Isto, depois de Biden ter igualmente dado garantias aos europeus de que os EUA estão prontos a abastecer a Europa com os seus excedentes de gás natural, num gigantesco vai e vem de navios abastecedores através do Oceano Atlântico, mesmo que isso represente claramente um custo largamente superior para os consumidores europeus e possa vir a gerar uma nova fase da crise dos preços da energia na Europa, onde o gás natural e os combustíveis estão a valores historicamente elevados.

A crise vista de Angola

Olhar para esta crise a partir de Angola impõe duas vias para analisar o problema, o primeiro é que os preços altos do barril nos mercados são um maná para o Governo, que tem um OGE 2022 elaborado com 59 USD por barril como referência, sendo que o crude ainda representa 95% das exportações nacionais, mais de 35% do PIB e 60% das despesas de funcionamento do Estado.

E o segundo foco é a questão do continuado desviçamento da capacidade de produção nacional, que já está abaixo do 1,1 mbpd quando, ainda há pouco mais de uma década, estava acima dos 1,8 mbpd.

O que isto significa é claro: uma gigantesca perda de receitas para o Estado, mesmo que as receitas estejam claramente a crescer à medida que o valor do barril aumenta, como o demonstra o engordar permanente das Reservas Líquidas Internacionais.

E isso é demonstrado pelos dados fornecidos pela OPEP e que a Reuters avançou na semana passada, sublinhando a agência que o "cartel" tem falhado todas as metas de produção auto-impostas, sendo disso um bom exemplo o mês de Janeiro, onde o aumento da produção da OPEP+ deveria ser de 400 mil barris por dia mas que se ficou muito longe disso, passando pouco dos 200 mil, com Angola a aparecer destacada na lista dos underperformers, com menos 250 mil barris por dia face à quota atribuída, onde surge acompanhada pela Nigéria, que ficou 285 mil aquém.
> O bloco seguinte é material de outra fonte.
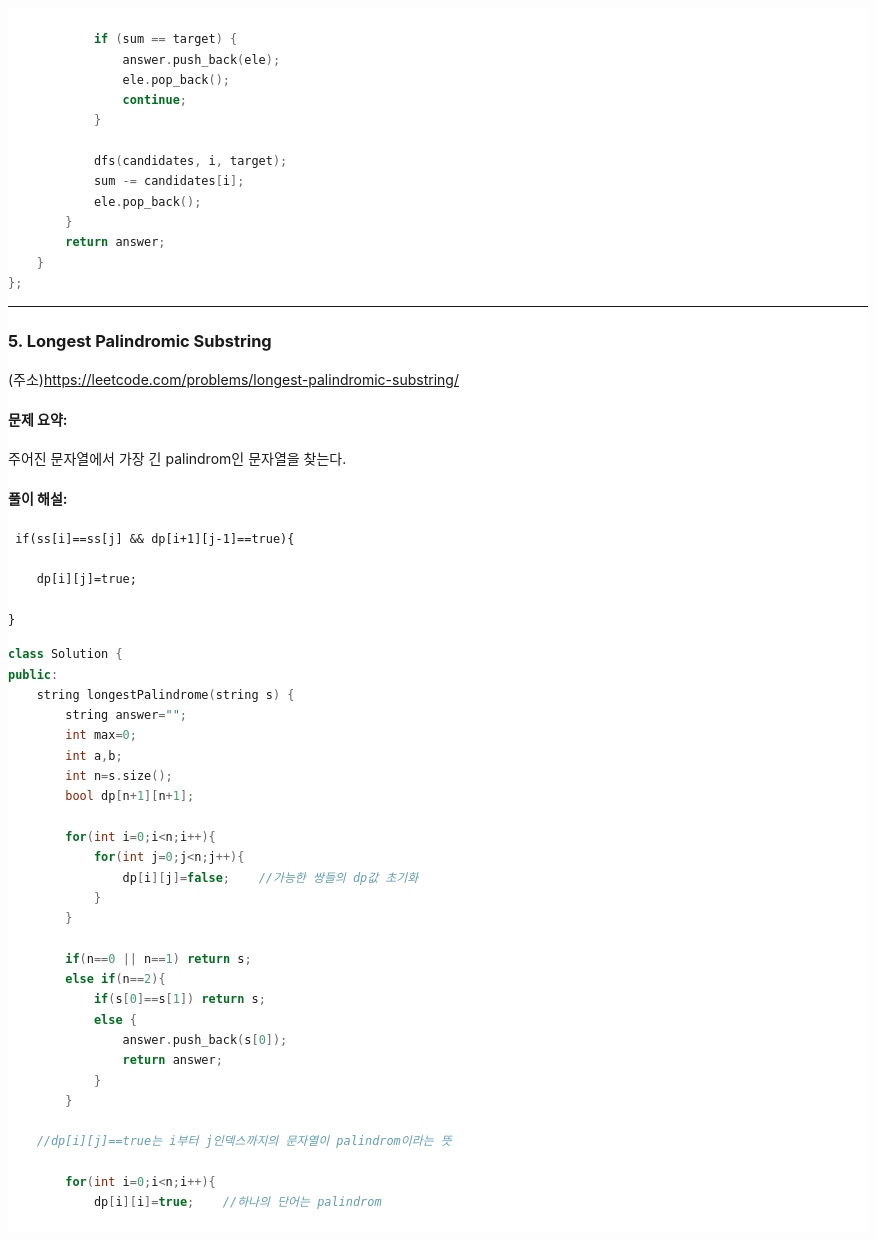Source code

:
 ```c++
            
            if (sum == target) {
                answer.push_back(ele);
                ele.pop_back();
                continue;
            }
            
            dfs(candidates, i, target);
            sum -= candidates[i];
            ele.pop_back();
        }
        return answer;
    }
};

```
---

### 5. Longest Palindromic Substring

(주소)https://leetcode.com/problems/longest-palindromic-substring/



#### 문제 요약:
주어진 문자열에서 가장 긴 palindrom인 문자열을 찾는다.



#### 풀이 해설:
	
	 if(ss[i]==ss[j] && dp[i+1][j-1]==true){
	 
	    dp[i][j]=true;
	    
	}

```c++
class Solution {
public:
    string longestPalindrome(string s) {
        string answer="";
        int max=0;
        int a,b;
        int n=s.size();
        bool dp[n+1][n+1];
        
        for(int i=0;i<n;i++){
            for(int j=0;j<n;j++){
                dp[i][j]=false;    //가능한 쌍들의 dp값 초기화
            }
        }
        
        if(n==0 || n==1) return s;
        else if(n==2){
            if(s[0]==s[1]) return s;
            else {
                answer.push_back(s[0]);
                return answer;
            }
        }
	
	//dp[i][j]==true는 i부터 j인덱스까지의 문자열이 palindrom이라는 뜻
	
        for(int i=0;i<n;i++){
            dp[i][i]=true;    //하나의 단어는 palindrom
            
```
E mesmo a Arábia Saudita ficou 135 mil barris por dia de distância dos objectivo.

E este contexto global é ainda menos simpático se se tiver em conta que a OPEP estima para 2022 uma forte recuperação da economia mundial, ao que corresponde uma maior procura. O problema é que anos a fio de desinvestimento levou a que os maiores produtores, desde logo no seio da OPEP+, tenham perdido uma boa parte da sua capacidade de aumentos estratégicos da produção, sendo que serão necessários anos para voltar a repor essa capacidade, que pode não se justificar tendo em conta que o mundo caminha claramente, por uma questão de sobrevivência, para uma fase decisiva de mudança das energias fósseis como combustível do mundo para as energias verdes.